Den Angaben zufolge waren zwischen 19. April und 31. Mai 1995 Kinder an der Seite von 1940 Erwachsenen an der Grenze aufgegriffen worden. Es sei eine gängige Norm in der Strafverfolgung, dass Kinder nicht gemeinsam mit ihren Eltern inhaftiert würden. Sie würden in speziellen Einrichtungen oder bei Pflegefamilien untergebracht. Allerdings würden Säuglinge nicht von ihren Müttern getrennt.

Menschenrechtsgruppen schlagen Alarm, weil Kinder teilweise in Zeltlagern beherbergt werden.

Die Behörden hätten nur zwei Möglichkeiten: Entweder die illegalen Migranten abzufangen und zu bestrafen, oder sie einreisen zu lassen. Die Oppositionsführerin im US-Repräsentantenhaus, Nancy Pelosi, nannte die Vorgehensweise "beschämend". US-Präsident Donald Trump bezichtigte seinerseits Pelosis Demokraten, eine Gesetzesänderung mit einer Lösung für Migrantenkinder verhindert zu haben.

Eine Rede von Vizepräsident Mike Pence wurde von Protestierenden unterbrochen.

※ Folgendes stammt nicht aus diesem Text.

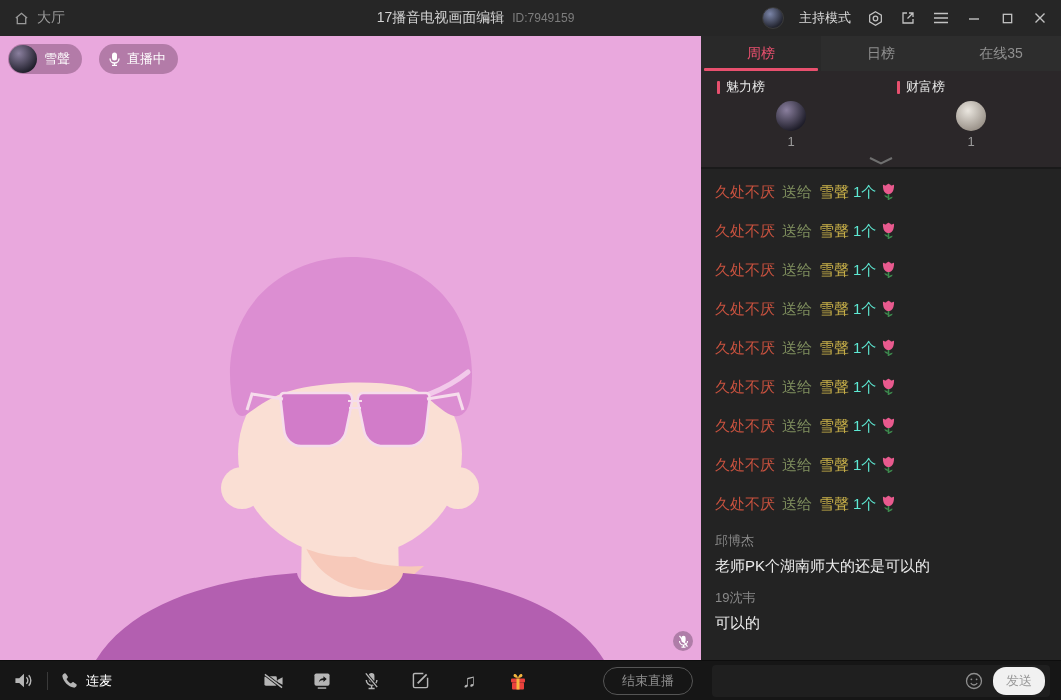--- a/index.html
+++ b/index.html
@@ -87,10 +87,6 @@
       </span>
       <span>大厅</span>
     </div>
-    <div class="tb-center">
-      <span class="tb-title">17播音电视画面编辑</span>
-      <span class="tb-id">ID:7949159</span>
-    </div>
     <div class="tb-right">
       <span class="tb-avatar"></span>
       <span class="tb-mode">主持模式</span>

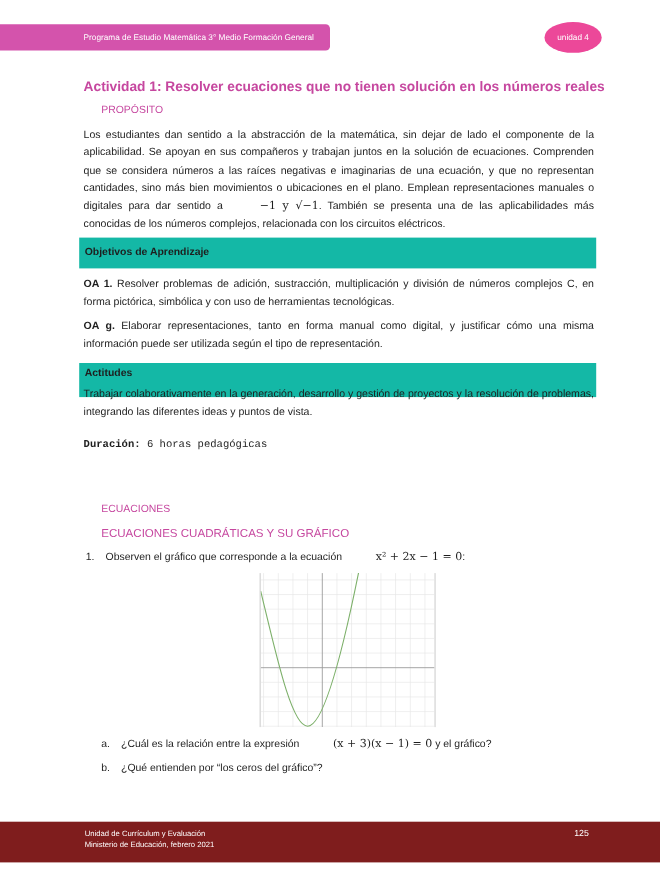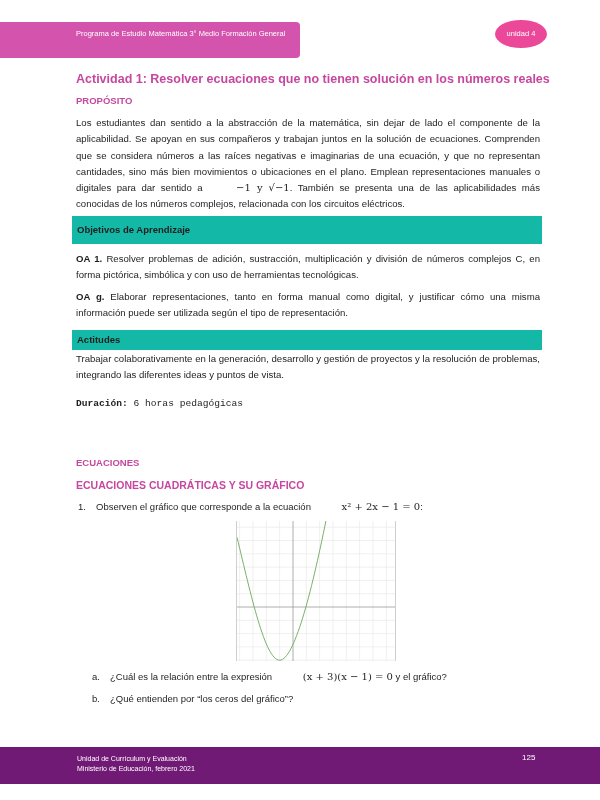--- a/index.html
+++ b/index.html
@@ -8,7 +8,7 @@
       font-family: "Liberation Sans", sans-serif; color: #222;
     }
     .header-bar {
-      position: absolute; left: 0; top: 22px; width: 300px; height: 36px;
+      position: absolute; left: 0; top: 22px; width: 300px; height: 24px;
       background: #D453AC; border-radius: 0 4px 4px 0;
       color: #fff; font-size: 7.5px; line-height: 24px; text-align: left;
     }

Der US-Justizminister Jeff Sessions war in die Schlagzeilen geraten, nachdem er Bibelverse zitiert hatte, die das Vorgehen gegen Migranten aus seiner Sicht rechtfertigen sollen. "Wer sich nun der Obrigkeit widersetzt, der widerstrebt Gottes Ordnung; die aber widerstreben, werden über sich ein Urteil empfangen", heißt es unter anderem im Brief des Apostels Paulus an die Römer, Kapitel 13. Diese Bibelstelle wurde unter anderem von Südstaatlern zur Rechtfertigung der Sklaverei verwendet.

Widerstand in Kalifornien

Trumps strikte Einwanderungspolitik - vom geplanten Mauerbau an der Grenze zu Mexiko bis zur drohenden Abschiebung junger «Dreamer»-Migrantenkinder - ist nur eines von vielen heißen Themen, die auch in Kalifornien kritisch gesehen werden.. Zentrale Streitpunkte sind auch die befürchtete Aufweichung der Umweltvorschriften durch Washington, von Abgasstandards für Autos bis zu Ölbohrungen entlang der Pazifikküste. Mehr als zwei Dutzend Klagen hat Kalifornien gegen die Trump-Regierung eingereicht.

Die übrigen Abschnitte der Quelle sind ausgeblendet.